Dans Le paradoxe français (cliquer ici), Simon Epstein donne quelques détails sur l'attitude de Thérive pendant la guerre, soulignant qu'il continua à écrire durant l'occupation, notamment dans le "Pariser Zeitung" (fondé en 1941 par les Allemands et comportant quelques pages en Français), le Temps et Les nouveaux Temps aux côtés d'Abel Hermant notamment. Il fit également l'erreur de participer au deuxième congrès des écrivains européen organisé par Goebbels en 1942. C'est tout à fait exact. A la Libération, en septembre 1944, le CNE fit une première liste de 12 noms à proscrire de l'édition, parmi lesquels figurait André Thérive. Au bout du compte, le CNE se contenta de l'empêcher de publier pendant 2 ans, et la justice, saisie pour fait de collaboration, décida le non-lieu, Thérive s'étant contenté de ne publier que des articles littéraires, jamais politiques. Thérive n'était pas aussi compromis que j'avais pu le craindre.
Par Hervé Bel
Ce fut un critique littéraire (un des premiers en 1935, à remarquer le talent de Simenon comme je l'indiquais déjà la dernière fois), un linguiste, et un romancier, qui continua pendant la guerre à écrire, comme l'immense majorité des écrivains d'alors (Cocteau, Sartre, etc). En 1948, Thérive publie "L'envers du décor 1940-1944", son journal écrit pendant l'occupation que je me suis procuré, avec Les souffrances perdues, roman publié en 1926, (soit six ans avant ce petit chef-d’œuvre "Anna" dont je vous ai parlé il y a quelque temps (ici). Ces deux livres, pour des raisons différentes, méritent la lecture.
Le premier, "L'envers du décor", est un récit au jour le jour de ce que voit André Thérive pendant l'occupation, à Paris mais aussi au cours de ses voyages. A l'inverse du journal de Galtier-Boissière (qui est d'ailleurs supérieur à celui de Thérive, par le sens du détail et l'ironie), Thérive, et on le regrette bien, ne cite presque aucun nom des célébrités qu'il rencontre. A un moment, l'on devine Morand ("diplomate-écrivain"), mais sinon les noms figurent par des lettres. L'intérêt est ailleurs, dans la narration du quotidien et de ce qui se dit dans la rue. Comme Thérive l'indique lui-même dans son introduction: On ne trouvera dans cet album que des souvenirs naïfs, notés sur le champ, et des impressions directes. Thérive ne cherche pas le scoop ; il raconte simplement ce qu'il entend et voit.
Ce qui frappe , ce sont les propos tenus par les gens, parfois très négatifs vis-à-vis des Allemands et des Français.

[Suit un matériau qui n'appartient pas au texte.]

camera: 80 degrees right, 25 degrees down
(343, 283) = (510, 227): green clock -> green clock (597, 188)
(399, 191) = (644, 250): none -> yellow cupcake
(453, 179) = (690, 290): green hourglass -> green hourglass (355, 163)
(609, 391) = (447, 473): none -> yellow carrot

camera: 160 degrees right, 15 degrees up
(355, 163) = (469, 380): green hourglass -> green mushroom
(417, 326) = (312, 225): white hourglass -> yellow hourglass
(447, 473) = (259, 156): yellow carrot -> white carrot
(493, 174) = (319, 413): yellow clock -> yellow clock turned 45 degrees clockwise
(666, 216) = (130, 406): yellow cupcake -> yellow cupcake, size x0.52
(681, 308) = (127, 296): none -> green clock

Moqueries à propos du "vieux", le maréchal. Lucidité surprenante: Pierre Mille (écrivain et journaliste oublié) lui dit en décembre 40: Les Allemands perdront la guerre. En novembre 40, selon un académicien rencontré au café de Flore, le maréchal aurait dit: - Je finirai en prison. (L'académicien) cite la prophétie comme un trait de lucidité et de courage. Il admire en somme le maréchal pour son fatal échec. En mai 42, à un banquet qui rassemble des notables de tous genres, mais nettement de gauche, Thérive entend le discours de l'invité d'honneur, un colonel X... qui commence par ces mots: Le maréchal a le renom d'un bon vieux. Or il n'est ni vieux ni bon...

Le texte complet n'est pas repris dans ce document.